PAR CES MOTIFS, D E C I D E :
Article 1er : La décision du 13 décembre 2017 de la chambre disciplinaire de première instance de Haute-Normandie est annulée.
Article 2 : La plainte de Mme B est rejetée.
Article 3 : La présente décision sera notifiée au Dr A, à Mme B, au conseil départemental de l’Eure de l’ordre des médecins, à la chambre disciplinaire de première instance de Normandie de l’ordre des médecins, au directeur général de l’agence régionale de santé de Normandie, au procureur de la République près le tribunal judiciaire d’Evreux, au conseil national de l’ordre des médecins et au ministre chargé de la santé.
Ainsi fait et délibéré par : Mme Vestur, conseiller d’Etat, président ; Mmes les Drs Bohl, Parrenin, MM. les Drs Bouvard, Ducrohet, Wilmet membres.

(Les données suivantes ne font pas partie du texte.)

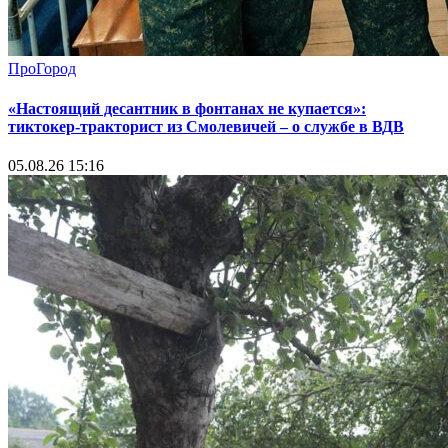
ПроГород
«Настоящий десантник в фонтанах не купается»:
тиктокер-тракторист из Смолевичей – о службе в ВДВ
05.08.26 15:16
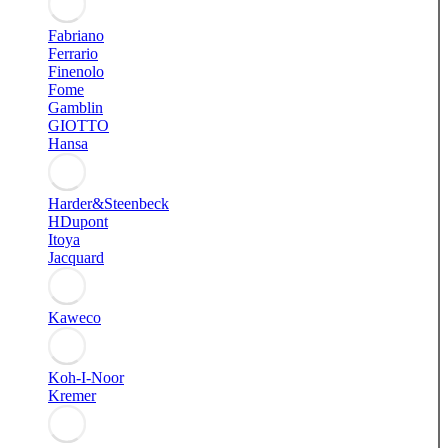
Fabriano
Ferrario
Finenolo
Fome
Gamblin
GIOTTO
Hansa
Harder&Steenbeck
HDupont
Itoya
Jacquard
Kaweco
Koh-I-Noor
Kremer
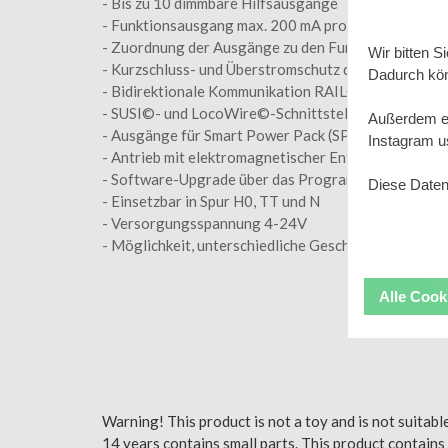
- Bis zu 10 dimmbare Hilfsausgänge
- Funktionsausgang max. 200 mA pro Ausgang, max.
- Zuordnung der Ausgänge zu den Funktionen F0, F
Wir bitten 
- Kurzschluss- und Überstromschutz der Motor- und
Dadurch kön
- Bidirektionale Kommunikation RAILCOM
- SUSI©- und LocoWire©-Schnittstelle
Außerdem er
- Ausgänge für Smart Power Pack (SPP©)
Instagram u
- Antrieb mit elektromagnetischer Entkopplung mögl
- Software-Upgrade über das Programmiergerät mögl
Diese Daten
- Einsetzbar in Spur H0, TT und N
- Versorgungsspannung 4-24V
- Möglichkeit, unterschiedliche Geschwindigkeiten f
Alle Coo
Warning! This product is not a toy and is not suitabl
14 years contains small parts. This product contains 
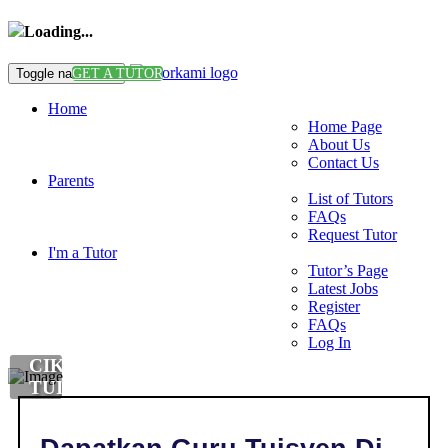
Loading...
Toggle navigation
GET A TUTOR
Home
Home Page
About Us
Contact Us
Parents
List of Tutors
FAQs
Request Tutor
I'm a Tutor
Tutor’s Page
Latest Jobs
Register
FAQs
Log In
CIKGU
TUISYEN
PENDIDIKAN
MORAL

Le conseiller d’Etat, président de la chambre disciplinaire nationale de l’ordre des médecins
Hélène Vestur
Le greffier en chef
François-Patrice Battais
La République mande et ordonne au ministre chargé de la santé en ce qui le concerne, ou à tous huissiers de justice à ce requis en ce qui concerne les voies de droit commun contre les parties privées, de pourvoir à l’exécution de la présente décision.